Mentre mille pensieri mi attraversavano la mente, anche l’ultimo pirata cadde sotto i colpi dell’arma del guerriero, che si fermò per qualche istante per riprendere fiato e riflettere sulla sua prossima mossa. Fu così che riuscii a dare un’occhiata all’arma dello straniero: si trattava di un’ascia. Un’ascia gigantesca. Il manico dell’arma era della stessa altezza dell’uomo e la lama ne eguagliava l’ampio petto glabro. Un’arma senza eguali. Al centro dell’arma, nel punto in cui si congiungevano lama e manico, brillava luminosa una pietra rossa dalle mille sfaccettature. Nell’insieme, la visione che mi si parò innanzi per quei pochi momenti mi riempì di terrore e rispetto. In quell’istante, lo sguardo dell’uomo si volse verso di me. Quello sguardo non aveva niente di umano, e conteneva una furia senza limiti. Allo stesso tempo, erano colmi di una tristezza profonda, come se sopportassero una maledizione, un peso inimmaginabile.

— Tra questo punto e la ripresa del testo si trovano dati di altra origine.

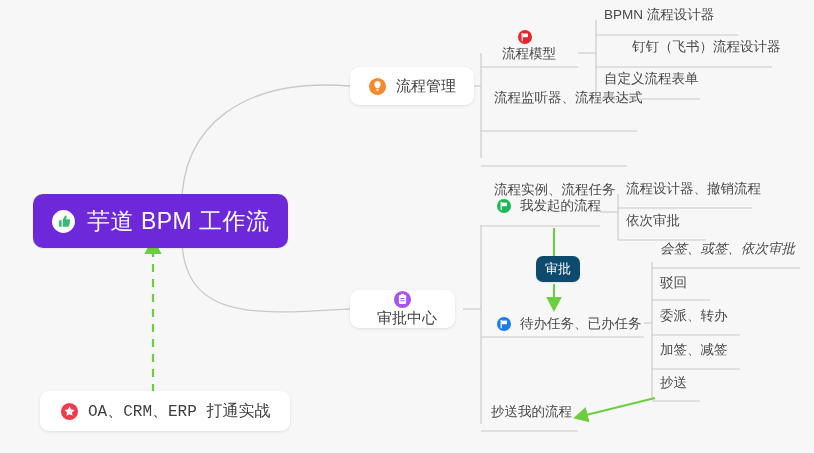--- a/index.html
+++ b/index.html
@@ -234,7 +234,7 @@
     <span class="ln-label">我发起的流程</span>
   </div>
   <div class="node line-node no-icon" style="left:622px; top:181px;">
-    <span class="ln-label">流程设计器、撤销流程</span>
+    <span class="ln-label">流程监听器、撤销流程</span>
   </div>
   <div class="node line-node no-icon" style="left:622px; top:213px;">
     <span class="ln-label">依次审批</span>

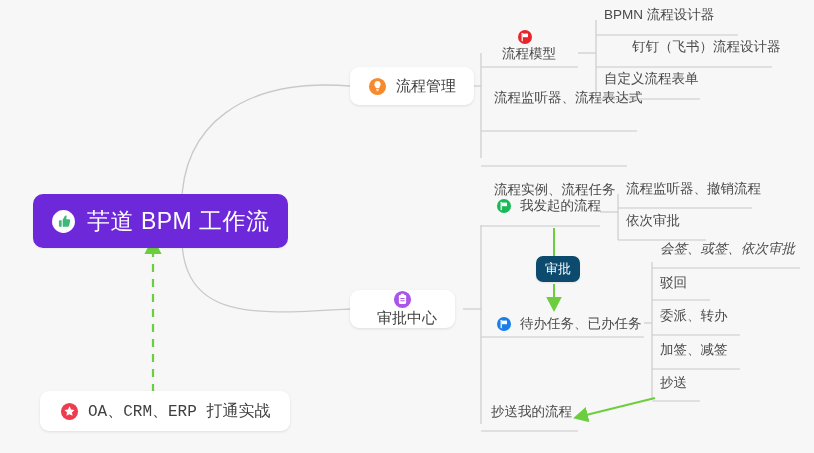--- a/index.html
+++ b/index.html
@@ -42,9 +42,9 @@
 
   
   .root-node {
-    background: #6d28d9;
+    background: #737373;
     border-radius: 10px;
-    padding: 0 18px;
+    padding: 0 8px;
     height: 54px;
     color: #ffffff;
     font-size: 23px;

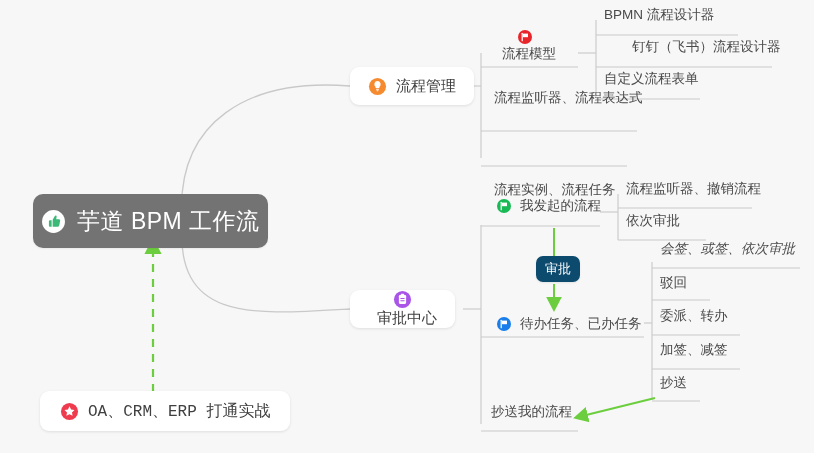--- a/index.html
+++ b/index.html
@@ -85,7 +85,7 @@
 
   
   .badge-node {
-    background: #0c4a6e;
+    background: #701a75;
     border-radius: 7px;
     color: #ffffff;
     font-size: 13px;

Non dimenticherò mai quella figura avvolta in un mantello nero, quell’enorme arma, distruttrice di vita. Mai dimenticherò gli occhi maledetti di quel possente guerriero, che brandiva un’arma pesante quanto un uomo con un solo braccio. Ma più di tutto, non dimenticherò mai quell’uomo, che mi risparmiò la vita per chissà quale motivo.
Infatti, quello che a me parve un’eternità, durò solamente pochi istanti. Quando tornai in me stesso, l’uomo non c’era più. L’ultima cosa che ricordo fu che lo vidi allontanarsi verso il paese.